—De 1806 à 1814, l'Angleterre n'a eu qu'un tort, dit-il, c'est de ne pas agir directement et personnellement sur Napoléon. Dès que cet homme eut fait des ducs et des chambellans dès qu'il eut rétabli le trône, la mission que Dieu lui avait confiée était finie; il n'était plus bon qu'à immoler. Les saintes Écritures nous enseignent en plus d'un endroit la manière d'en finir avec les tyrans. (Ici il y eut plusieurs citations latines.)

Aujourd'hui, messieurs, ce n'est plus un homme qu'il faut immoler, c'est Paris. Toute la France copie Paris. A quoi bon armer vos cinq cents hommes par département? Entreprise hasardeuse et qui n'en finira pas. A quoi bon mêler la France à la chose qui est personnelle à Paris? Paris seul avec ses journaux et ses salons a fait le mal, que la nouvelle Babylone périsse.

Entre l'autel et Paris, il faut en finir. Cette catastrophe est même dans les intérêts mondains du trône. Pourquoi Paris n'a-t-il pas osé souffler sous Bonaparte? Demandez-le au canon de Saint-Roch...

Ce ne fut qu'à trois heures du matin que Julien sortit avec M. de La Mole.

Le marquis était honteux et fatigué. Pour la première fois, en parlant à Julien, il y eut de la prière dans son accent. Il lui demandait sa parole de ne jamais révéler les excès de zèle, ce fut son mot, dont le hasard venait de le rendre témoin.

—N'en parlez à notre ami de l'étranger que s'il insiste sérieusement pour connaître nos jeunes fous. Que leur importe que l'état soit renversé? ils seront cardinaux, et se réfugieront à Rome. Nous, dans nos châteaux, nous serons massacrés par les paysans.

La note secrète que le marquis rédigea d'après le grand procès-verbal de vingt-six pages, écrit par Julien, ne fut prête qu'à quatre heures trois quarts.

—Je suis fatigué à la mort, dit le marquis, et on le voit bien à cette note qui manque de netteté vers la fin, j'en suis plus mécontent que d'aucune chose que j'aie faite en ma vie. Tenez, mon ami, ajouta-t-il, allez vous reposer quelques heures, et de peur qu'on ne vous enlève, moi je vais vous enfermer à clef dans votre chambre.

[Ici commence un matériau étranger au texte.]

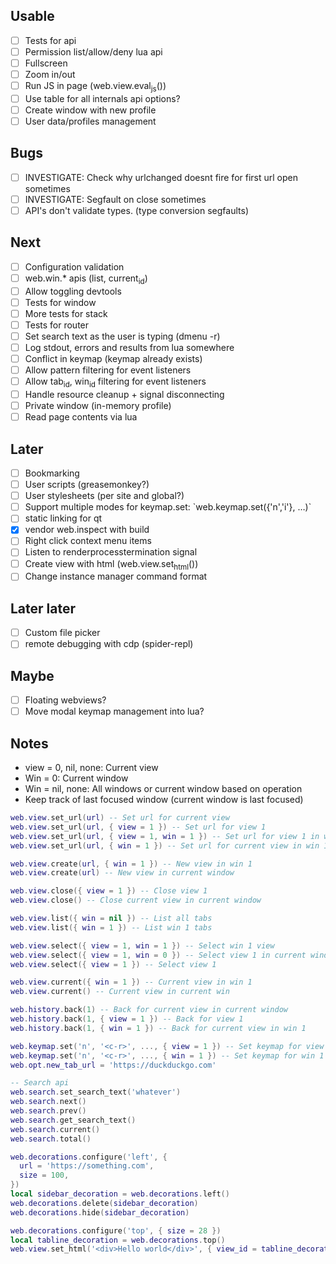 ** Usable
- [-] Tests for api
- [ ] Permission list/allow/deny lua api
- [ ] Fullscreen
- [ ] Zoom in/out
- [ ] Run JS in page (web.view.eval_js())
- [ ] Use table for all internals api options?
- [ ] Create window with new profile
- [ ] User data/profiles management

** Bugs
- [ ] INVESTIGATE: Check why urlchanged doesnt fire for first url open sometimes
- [ ] INVESTIGATE: Segfault on close sometimes
- [ ] API's don't validate types. (type conversion segfaults)

** Next
- [ ] Configuration validation
- [ ] web.win.* apis (list, current_id)
- [ ] Allow toggling devtools
- [ ] Tests for window
- [ ] More tests for stack
- [ ] Tests for router
- [ ] Set search text as the user is typing (dmenu -r)
- [ ] Log stdout, errors and results from lua somewhere
- [ ] Conflict in keymap (keymap already exists)
- [ ] Allow pattern filtering for event listeners
- [ ] Allow tab_id, win_id filtering for event listeners
- [ ] Handle resource cleanup + signal disconnecting
- [ ] Private window (in-memory profile)
- [ ] Read page contents via lua

** Later
- [ ] Bookmarking
- [ ] User scripts (greasemonkey?)
- [ ] User stylesheets (per site and global?)
- [ ] Support multiple modes for keymap.set: `web.keymap.set({'n','i'}, ...)`
- [ ] static linking for qt
- [X] vendor web.inspect with build
- [ ] Right click context menu items
- [ ] Listen to renderprocesstermination signal
- [ ] Create view with html (web.view.set_html())
- [ ] Change instance manager command format

** Later later
- [ ] Custom file picker
- [ ] remote debugging with cdp (spider-repl)

** Maybe
- [ ] Floating webviews?
- [ ] Move modal keymap management into lua?

** Notes
- view = 0, nil, none: Current view
- Win = 0: Current window
- Win = nil, none: All windows or current window based on operation
- Keep track of last focused window (current window is last focused)
#+begin_src lua
web.view.set_url(url) -- Set url for current view
web.view.set_url(url, { view = 1 }) -- Set url for view 1
web.view.set_url(url, { view = 1, win = 1 }) -- Set url for view 1 in win 1
web.view.set_url(url, { win = 1 }) -- Set url for current view in win 1

web.view.create(url, { win = 1 }) -- New view in win 1
web.view.create(url) -- New view in current window

web.view.close({ view = 1 }) -- Close view 1
web.view.close() -- Close current view in current window

web.view.list({ win = nil }) -- List all tabs
web.view.list({ win = 1 }) -- List win 1 tabs

web.view.select({ view = 1, win = 1 }) -- Select win 1 view
web.view.select({ view = 1, win = 0 }) -- Select view 1 in current window
web.view.select({ view = 1 }) -- Select view 1

web.view.current({ win = 1 }) -- Current view in win 1
web.view.current() -- Current view in current win

web.history.back(1) -- Back for current view in current window
web.history.back(1, { view = 1 }) -- Back for view 1
web.history.back(1, { win = 1 }) -- Back for current view in win 1

web.keymap.set('n', '<c-r>', ..., { view = 1 }) -- Set keymap for view 1
web.keymap.set('n', '<c-r>', ..., { win = 1 }) -- Set keymap for win 1
web.opt.new_tab_url = 'https://duckduckgo.com'

-- Search api
web.search.set_search_text('whatever')
web.search.next()
web.search.prev()
web.search.get_search_text()
web.search.current()
web.search.total()

web.decorations.configure('left', {
  url = 'https://something.com',
  size = 100,
})
local sidebar_decoration = web.decorations.left()
web.decorations.delete(sidebar_decoration)
web.decorations.hide(sidebar_decoration)

web.decorations.configure('top', { size = 28 })
local tabline_decoration = web.decorations.top()
web.view.set_html('<div>Hello world</div>', { view_id = tabline_decoration.view_id })
#+end_src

Le lendemain, le marquis conduisit Julien à un château isolé assez éloigné de Paris. Là se trouvèrent des hôtes singuliers, que Julien jugea être prêtres. On lui remit un passeport qui portait un nom suppose, mais Indiquait enfin le véritable but du voyage qu'il avait toujours feint d'ignorer. Il monta seul dans une calèche.

Le marquis n'avait aucune inquiétude sur sa mémoire Julien lui avait récité plusieurs fois la note secrète, mais il craignait tort qu'il ne fût intercepté.